From Illinois Business Journal news services
SPRINGFIELD – A measure to ban using drones for hunting cleared the Senate Agriculture committee Thursday morning, paving the way for a vote in the full Senate.
The proposal’s sponsor, state Senator Julie Morrison, argues that drones can give hunters an unfair advantage.
“A lot of the hunters I’ve talked to see using drones as cheating. They want to keep the hunt challenging,” the Deerfield Democrat said. “Other groups, like the Humane Society, believe the animals deserve a chance to escape that drones would eliminate.”
While small animals that fear birds of prey run when they see unmanned aerial vehicles, big game animals like deer are unfazed by the small aircraft, making them easy pickings for high-tech hunters.
Morrison’s legislation would allow conservation police and other DNR employees to confiscate drones that are used for hunting – either to take animals or to scout out animal locations. The hunter could also be charged with a Class A misdemeanor, which is punishable by a fine of up to $2,500, up to one year in prison or two years on probation.

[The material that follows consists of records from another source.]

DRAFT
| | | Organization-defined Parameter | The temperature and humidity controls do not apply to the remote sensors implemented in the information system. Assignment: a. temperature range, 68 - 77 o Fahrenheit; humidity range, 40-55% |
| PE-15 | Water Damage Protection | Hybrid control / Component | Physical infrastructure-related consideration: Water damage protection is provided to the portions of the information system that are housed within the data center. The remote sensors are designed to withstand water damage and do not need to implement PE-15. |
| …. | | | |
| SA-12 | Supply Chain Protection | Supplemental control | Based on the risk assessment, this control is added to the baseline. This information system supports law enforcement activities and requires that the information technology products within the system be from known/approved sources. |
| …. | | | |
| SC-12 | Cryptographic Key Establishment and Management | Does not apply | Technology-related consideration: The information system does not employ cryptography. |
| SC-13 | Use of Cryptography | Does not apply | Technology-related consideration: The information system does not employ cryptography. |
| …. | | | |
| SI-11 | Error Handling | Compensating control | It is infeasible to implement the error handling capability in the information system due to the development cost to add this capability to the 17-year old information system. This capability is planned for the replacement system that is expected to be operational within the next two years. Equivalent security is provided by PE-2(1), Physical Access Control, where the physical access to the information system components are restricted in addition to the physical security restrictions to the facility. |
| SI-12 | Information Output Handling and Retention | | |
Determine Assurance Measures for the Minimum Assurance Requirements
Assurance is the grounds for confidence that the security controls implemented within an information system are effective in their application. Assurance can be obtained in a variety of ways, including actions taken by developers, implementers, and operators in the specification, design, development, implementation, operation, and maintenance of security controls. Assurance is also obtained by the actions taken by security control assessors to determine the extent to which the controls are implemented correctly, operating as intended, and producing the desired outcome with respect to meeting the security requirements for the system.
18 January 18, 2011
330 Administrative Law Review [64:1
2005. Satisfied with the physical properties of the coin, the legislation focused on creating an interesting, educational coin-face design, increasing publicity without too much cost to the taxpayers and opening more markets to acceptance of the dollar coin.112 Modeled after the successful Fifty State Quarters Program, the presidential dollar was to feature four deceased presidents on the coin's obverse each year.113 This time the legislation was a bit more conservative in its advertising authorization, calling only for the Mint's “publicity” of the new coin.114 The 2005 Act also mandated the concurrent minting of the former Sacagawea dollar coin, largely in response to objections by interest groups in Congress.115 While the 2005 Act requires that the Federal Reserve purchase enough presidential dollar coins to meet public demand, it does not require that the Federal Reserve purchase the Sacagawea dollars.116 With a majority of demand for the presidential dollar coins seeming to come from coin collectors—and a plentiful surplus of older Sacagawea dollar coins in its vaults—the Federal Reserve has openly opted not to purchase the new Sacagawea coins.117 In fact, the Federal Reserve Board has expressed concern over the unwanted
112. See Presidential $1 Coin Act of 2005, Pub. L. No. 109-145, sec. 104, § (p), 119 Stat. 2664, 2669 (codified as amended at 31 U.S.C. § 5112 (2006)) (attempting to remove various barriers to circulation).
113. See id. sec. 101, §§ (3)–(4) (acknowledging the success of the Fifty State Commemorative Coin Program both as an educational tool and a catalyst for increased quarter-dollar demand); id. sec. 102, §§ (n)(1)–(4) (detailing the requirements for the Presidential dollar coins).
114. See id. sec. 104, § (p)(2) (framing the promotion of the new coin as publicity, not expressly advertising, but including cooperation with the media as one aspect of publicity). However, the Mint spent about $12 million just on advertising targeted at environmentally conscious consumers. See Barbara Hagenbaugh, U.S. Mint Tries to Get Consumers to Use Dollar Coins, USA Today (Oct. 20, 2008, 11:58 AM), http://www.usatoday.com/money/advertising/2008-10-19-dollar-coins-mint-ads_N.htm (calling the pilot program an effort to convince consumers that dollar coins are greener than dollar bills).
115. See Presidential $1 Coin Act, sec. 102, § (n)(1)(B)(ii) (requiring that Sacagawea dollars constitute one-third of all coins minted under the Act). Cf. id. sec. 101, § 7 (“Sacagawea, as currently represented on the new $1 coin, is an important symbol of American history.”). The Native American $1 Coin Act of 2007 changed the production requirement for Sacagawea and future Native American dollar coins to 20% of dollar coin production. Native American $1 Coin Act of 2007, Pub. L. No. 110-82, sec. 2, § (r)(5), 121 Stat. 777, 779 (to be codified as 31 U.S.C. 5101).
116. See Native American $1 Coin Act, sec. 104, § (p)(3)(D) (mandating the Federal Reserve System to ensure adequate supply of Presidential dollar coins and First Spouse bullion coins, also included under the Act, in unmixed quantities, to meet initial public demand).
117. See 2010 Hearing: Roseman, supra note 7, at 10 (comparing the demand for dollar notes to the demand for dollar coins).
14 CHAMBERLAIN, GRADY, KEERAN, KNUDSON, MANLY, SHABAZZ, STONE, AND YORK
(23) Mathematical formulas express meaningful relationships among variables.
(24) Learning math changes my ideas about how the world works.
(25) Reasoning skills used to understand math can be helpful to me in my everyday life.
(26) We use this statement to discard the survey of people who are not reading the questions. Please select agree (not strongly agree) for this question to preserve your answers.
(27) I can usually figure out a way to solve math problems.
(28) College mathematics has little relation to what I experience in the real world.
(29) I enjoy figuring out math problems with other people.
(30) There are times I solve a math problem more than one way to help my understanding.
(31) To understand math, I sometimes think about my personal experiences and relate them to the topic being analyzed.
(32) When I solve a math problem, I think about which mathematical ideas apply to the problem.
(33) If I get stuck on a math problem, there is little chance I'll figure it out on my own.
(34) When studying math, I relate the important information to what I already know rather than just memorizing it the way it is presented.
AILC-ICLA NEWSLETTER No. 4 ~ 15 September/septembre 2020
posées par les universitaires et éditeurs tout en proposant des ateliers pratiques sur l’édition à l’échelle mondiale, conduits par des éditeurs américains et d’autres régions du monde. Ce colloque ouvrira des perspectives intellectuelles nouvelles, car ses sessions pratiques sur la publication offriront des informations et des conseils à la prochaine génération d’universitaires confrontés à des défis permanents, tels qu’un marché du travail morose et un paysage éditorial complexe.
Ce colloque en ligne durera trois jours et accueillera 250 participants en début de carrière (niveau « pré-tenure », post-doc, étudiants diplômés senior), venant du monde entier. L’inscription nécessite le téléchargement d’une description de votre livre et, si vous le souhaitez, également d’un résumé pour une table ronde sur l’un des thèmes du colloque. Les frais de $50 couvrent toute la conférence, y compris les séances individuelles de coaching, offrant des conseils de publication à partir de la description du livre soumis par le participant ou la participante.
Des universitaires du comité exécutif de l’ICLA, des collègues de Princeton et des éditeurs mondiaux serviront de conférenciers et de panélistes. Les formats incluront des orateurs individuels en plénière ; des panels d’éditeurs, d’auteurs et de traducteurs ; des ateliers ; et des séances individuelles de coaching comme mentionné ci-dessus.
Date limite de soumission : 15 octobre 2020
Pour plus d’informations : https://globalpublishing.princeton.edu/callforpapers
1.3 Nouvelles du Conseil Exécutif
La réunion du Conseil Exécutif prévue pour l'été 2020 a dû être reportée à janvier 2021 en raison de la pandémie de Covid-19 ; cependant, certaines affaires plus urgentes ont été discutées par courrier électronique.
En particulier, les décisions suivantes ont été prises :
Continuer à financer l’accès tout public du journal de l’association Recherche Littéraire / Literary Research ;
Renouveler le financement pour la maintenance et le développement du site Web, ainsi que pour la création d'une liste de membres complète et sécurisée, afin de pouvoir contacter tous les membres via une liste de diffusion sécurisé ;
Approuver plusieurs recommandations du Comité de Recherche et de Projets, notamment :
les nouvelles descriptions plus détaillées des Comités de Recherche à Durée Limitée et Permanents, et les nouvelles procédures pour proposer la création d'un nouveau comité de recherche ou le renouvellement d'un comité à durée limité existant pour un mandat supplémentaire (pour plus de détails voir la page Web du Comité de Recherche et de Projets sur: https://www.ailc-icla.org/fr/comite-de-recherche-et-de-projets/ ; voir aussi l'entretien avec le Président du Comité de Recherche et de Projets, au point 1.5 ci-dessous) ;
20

Illinois law already imposes similar penalties on hunting out of season, using poison or explosives to hunt and hunting at prohibited times.
The senator came up with idea for the law while talking to officials from Illinois’ Department of Natural Resources late last year. Numerous other states already have similar laws. Because the measure has drawn so much attention, the senator has also filed legislation to create a commission to take a more comprehensive look at drone regulation.
The drone hunting ban proposal is Senate Bill 1371.